A Polish guy goes into an opticians for an eye test.
The optician holds up a card with CZWJNYSACZ on it and asks him can he read that?
The Pole says, “Read it? He’s my best friend.”
I told my friend that he really shouldn’t be using a straw and he replied, “Yeah, I know, I know, it’s bad for the environment.”
I said, “Sure, there’s that…”
“But it’s just a really weird way of eating spaghetti.”
My farmer friend used his government grant aid to buy baby chickens.
He got the money for nothing, and the chicks for free.
My friend Joe recently went on the Dolly Parton diet…
It really made Joe lean, Joe lean, Joe lean, Joe leannnnnnn….
My friend said, “My kid refuses to eat fish.
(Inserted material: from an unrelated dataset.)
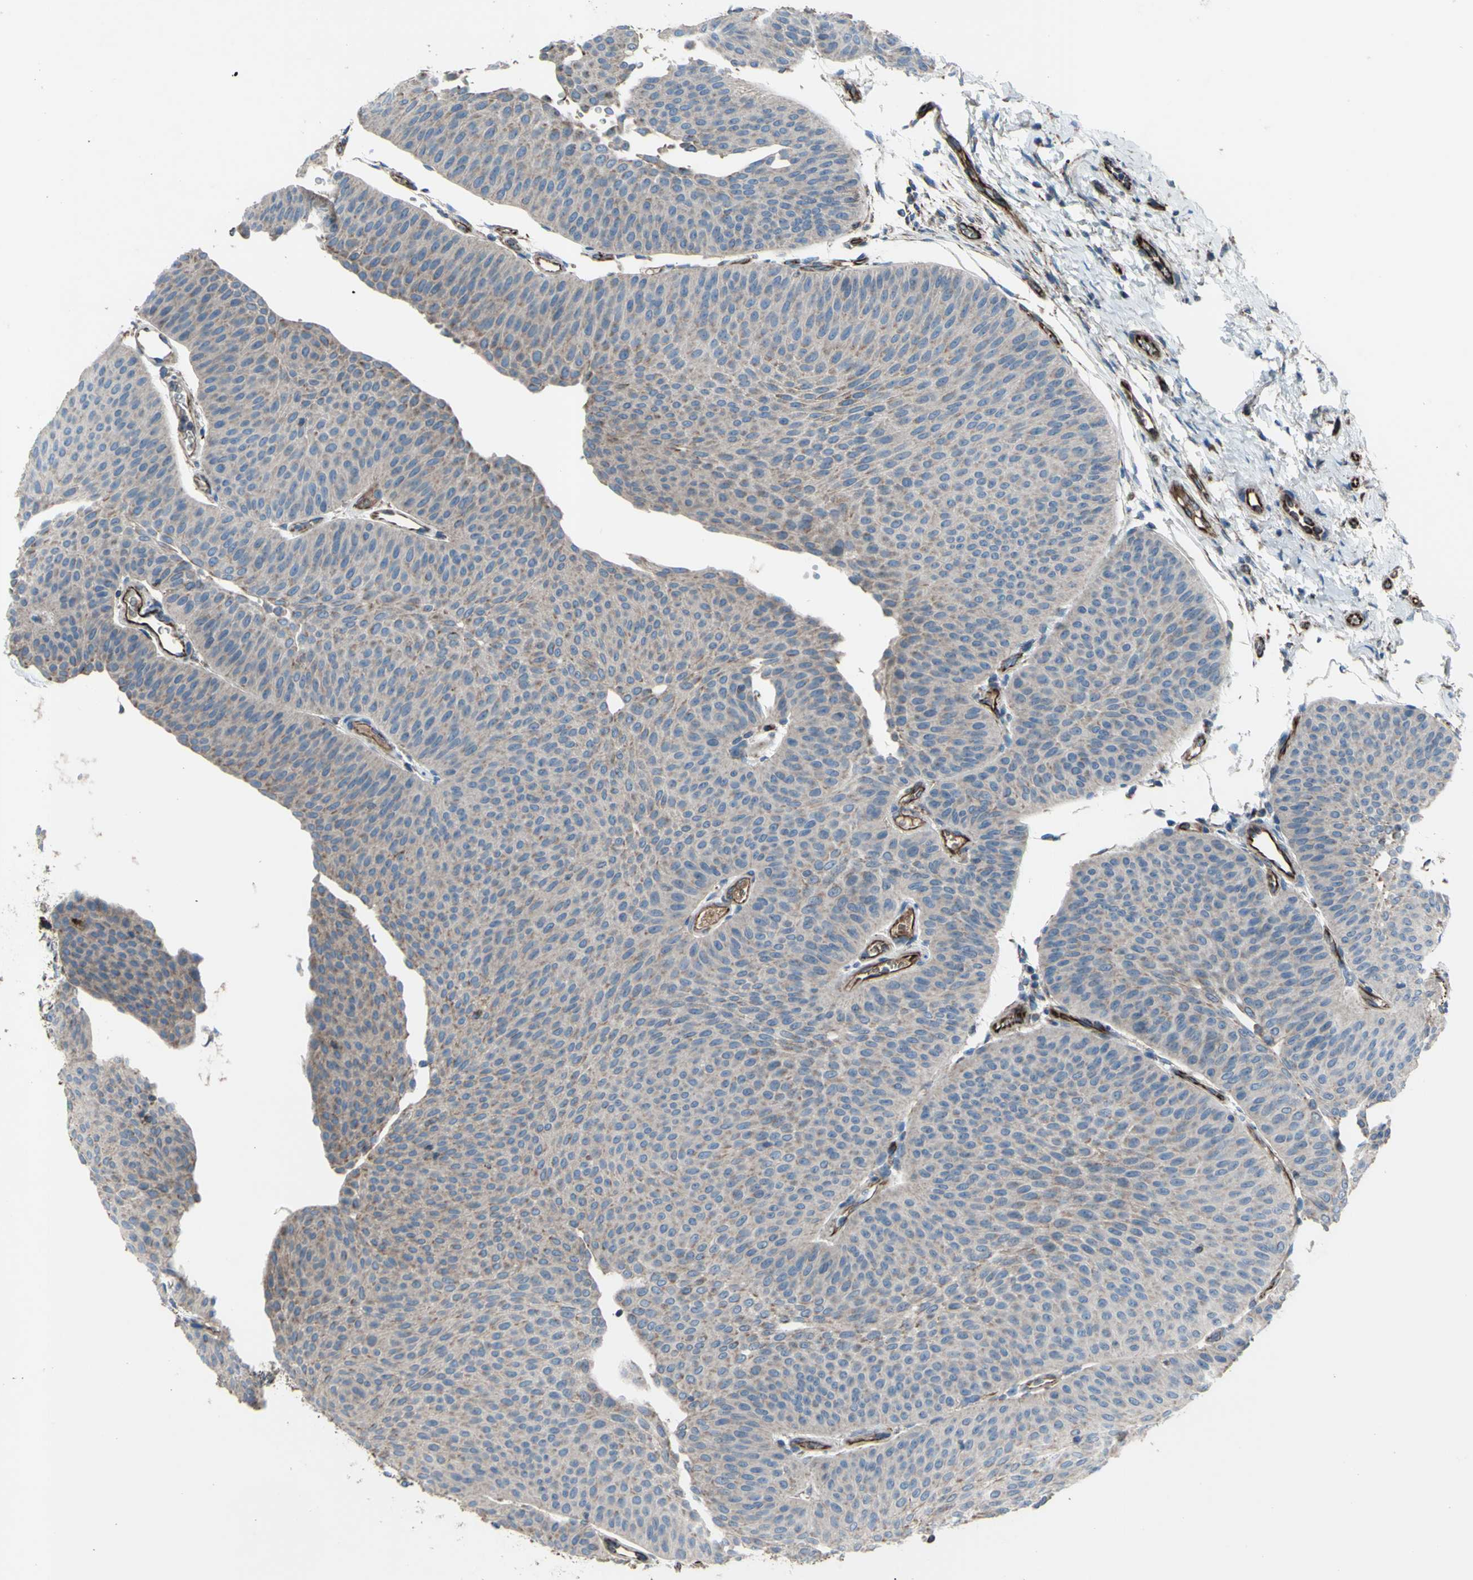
{"staining": {"intensity": "weak", "quantity": ">75%", "location": "cytoplasmic/membranous"}, "tissue": "urothelial cancer", "cell_type": "Tumor cells", "image_type": "cancer", "snomed": [{"axis": "morphology", "description": "Urothelial carcinoma, Low grade"}, {"axis": "topography", "description": "Urinary bladder"}], "caption": "Urothelial carcinoma (low-grade) stained for a protein demonstrates weak cytoplasmic/membranous positivity in tumor cells.", "gene": "EMC7", "patient": {"sex": "female", "age": 60}}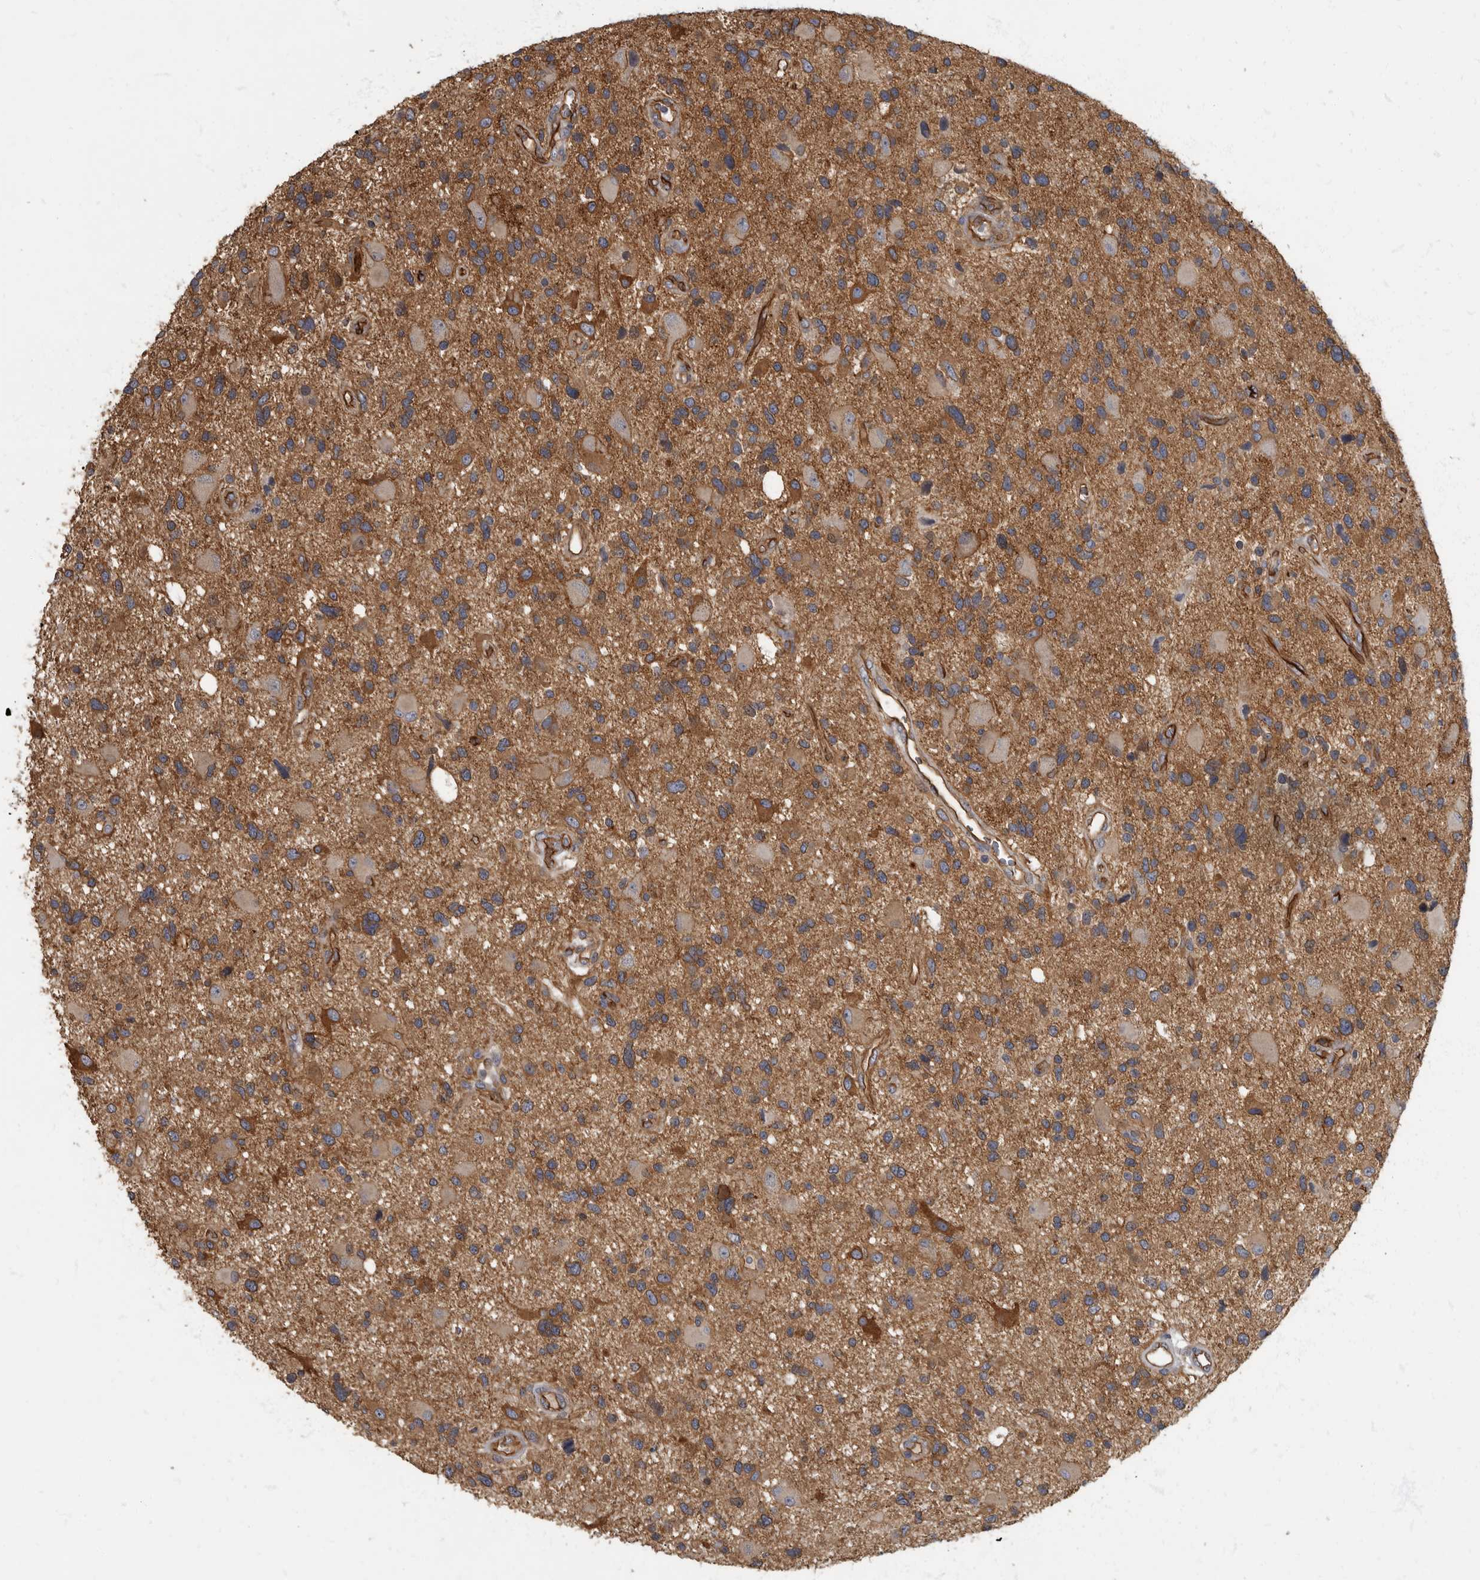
{"staining": {"intensity": "moderate", "quantity": "25%-75%", "location": "cytoplasmic/membranous"}, "tissue": "glioma", "cell_type": "Tumor cells", "image_type": "cancer", "snomed": [{"axis": "morphology", "description": "Glioma, malignant, High grade"}, {"axis": "topography", "description": "Brain"}], "caption": "Tumor cells reveal moderate cytoplasmic/membranous expression in about 25%-75% of cells in malignant glioma (high-grade).", "gene": "PDK1", "patient": {"sex": "male", "age": 33}}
What do you think is a good replacement?”
I said, “Cats. Cats love fish.”
When I moved into my new igloo my friends threw me a surprise house-warming party.
Now I’m homeless.
My friend said I wouldn’t be able to name two structures that hold water.
I was like, “Well, damn.”
3 years ago I married my best friend.
My girlfriend was angry but me and Dave thought it was hilarious.
I play chess regularly with my friend, but last time he suddenly said, “Let’s make this interesting.”
So we stopped and went home.
My friend told me that beer would make him smarter.
But I don’t think that anything would make my Budweiser.
My friend from Nepal has a cow that refuses to stand up.
I always see Himalayan there.
My friend Ty came first in the Beijing marathon, but wasn’t awarded a gold medal.
The Chinese refuse to acknowledge Ty won.
My old next door neighbor and I were good friends, so we decided to share our water supply.
We got a long well.
All of my friends have such expansive bucket lists.
Mine is a little pail in comparison.
What do you call a genuine friend?
A legiti-mate.
My friend has designed an invisible aeroplane.
I can’t see it taking off.
I have a shared parking lot with my neighbor.
I don’t like him much, but I’ve decided to try to be his friend. After all…
We have a lot in common.
My friend Jay recently had twin girls, and wanted to name them after him.
So I suggested Kaye and Elle.
My nerdy friend just got a PhD on the history of palindromes.
Now we call him Dr Awkward.
My friend is so engrossed with technology he got a mobile phone implanted into his throat.
When his wife finds out she’s going to ring his neck.
My friend asked me, “What are your plans for the weekend?”
I said, “I’m going to buy glasses.”
She said, “And then what?”
I replied, “Then I’ll see.”
I say my secret superpower is detecting Indian flatbread in any given room.
My friends all say it’s naan-sense.
I’ve been saying “Mucho” to all of my Mexican friends.
It means a lot to them.
I challenged the number 1 to a fight, but he brought his friends 3, 5, 7, and 9.
The odds were against me.
My friend drowned in a bowl of muesli.
He was pulled in by a strong currant.
A friend of mine believes that the Earth is flat.
I challenged him to prove it by walking off the edge…
He eventually came around.
I was showing my friend my new house.
“So this is my house,” I said.
He said, “What’s upstairs?”
I said, “Stairs don’t talk.”
My friend called me and said, “An evil wizard turned me into a tiny harp! I don’t know what to do!”
I drove all the way to his house just to find out he’s just a big lyre.
“Welcome back everybody” is apparently not a good way to start a speech…
If you’re the best man at your friend’s second wedding.
A friend of mine tries to impress girls by drawing realistic paintings of the Ford F-150.
He’s a pickup artist.
Ladies, if there’s a man who remembers your birthday, knows what you enjoy and understands your friends and family…
It’s Mark Zuckerberg.
I told my friend a cannibal took my sister to see a Russell Crowe movie.
He asked, “Gladiator?”
I said, “No, I really miss her.”
A friend asked me if I knew anything about 1s and 0s.
I told him I knew a bit.
My friend said to me, “I won’t use stores that gender kids’ beds.”
I said, “Like a boycott?”
She said, “Don’t you start.”
What do you call friends you like to eat with?
Tastebuds.
Why is boyfriend one word but best friend is two words?
Because your best friend gives you space when you need it.